Wie aus dem Namen der Confederación de los Verdes 1 hervorgeht, handelt es sich hierbei nicht um eine einheitliche Partei, sondern um einen Parteienverbund, der den verschiedenen Grünen Regionalverbänden in den Autonomen Gemeinschaften Spaniens eine hohe Selbstständigkeit zubilligt. Auf den Balearen sind dies die Els Verds, was nichts anderes als die katalanische Übersetzung von Los Verdes bedeutet. Der Untersuchungsgegenstand sind die Strukturvariablen, anhand derer der unterschiedliche Erfolg der spanischen Grünen erarbeitet werden sollen. Diese werden maßgeblich im Erfolgschancenmodell von Ferdinand Müller-Rommel aufgezeigt. Als abhängige Variable lassen sich demnach der Wahlerfolg der Los Verdes auf nationaler und auf regionaler Ebene der Balearen definieren und die unabhängigen Variablen lassen sich jeweils aus dem Analyseraster ableiten. Infolgedessen lautet die Arbeitshypothese, dass sich die Balearen in einer Reihe von Strukturvariablen vom Rest Spaniens unterscheiden müssen und diese den Erfolg der balearischen Grünen bedingen.

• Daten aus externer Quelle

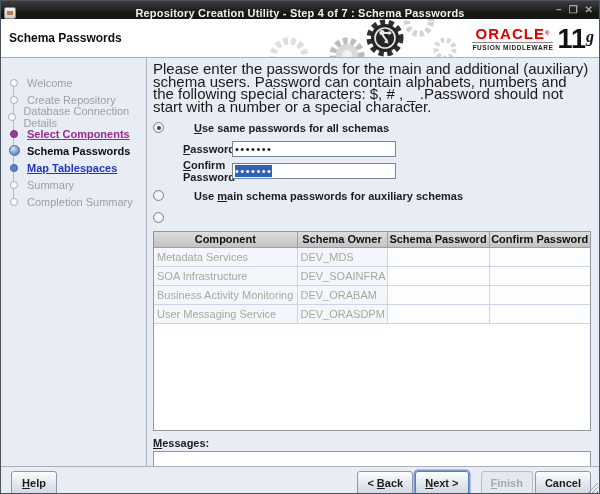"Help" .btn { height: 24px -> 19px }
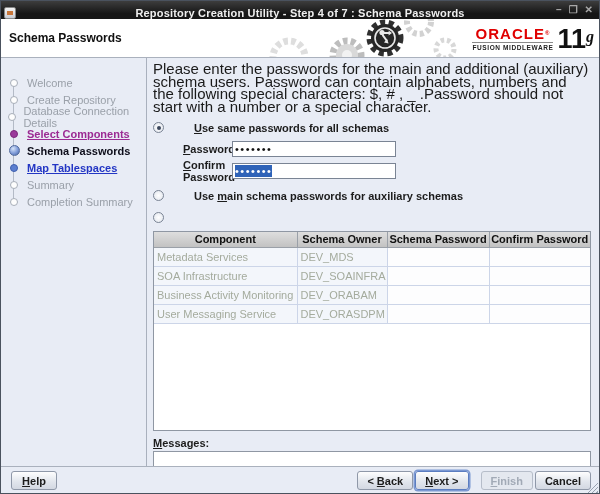"< Back" .btn-group { gap: 2px -> 9px }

Das Erfolgschancenmodell nach Müller-Rommel wurde bereits im Jahre 1993 erstellt, die grundsätzliche Struktur ist jedoch nach wie vor anwendbar. Daher gilt das Werk "Grüne Parteien in Westeuropa. Entwicklungsphasen und Erfolgsbedingungen" von Ferdinand Müller-Rommel aus dem Jahr 1993 als Referenzliteratur. Um herauszuarbeiten, welche Strukturvariablen in Spanien und im Besonderen für die Balearen für den unterschiedlichen Erfolg der Grünen verantwortlich sind, wird wie folgt vorgegangen. Im nachfolgenden Kapitel wird das Erfolgschancenmodell von Müller-Rommel einer genaueren Untersuchung unterzogen und theoretisch erklärt. Im dritten Kapitel wird das Modell auf den Fall Spanien angewendet. Dabei soll zum einen dargestellt werden, welche
1 Im Folgenden: Los Verdes.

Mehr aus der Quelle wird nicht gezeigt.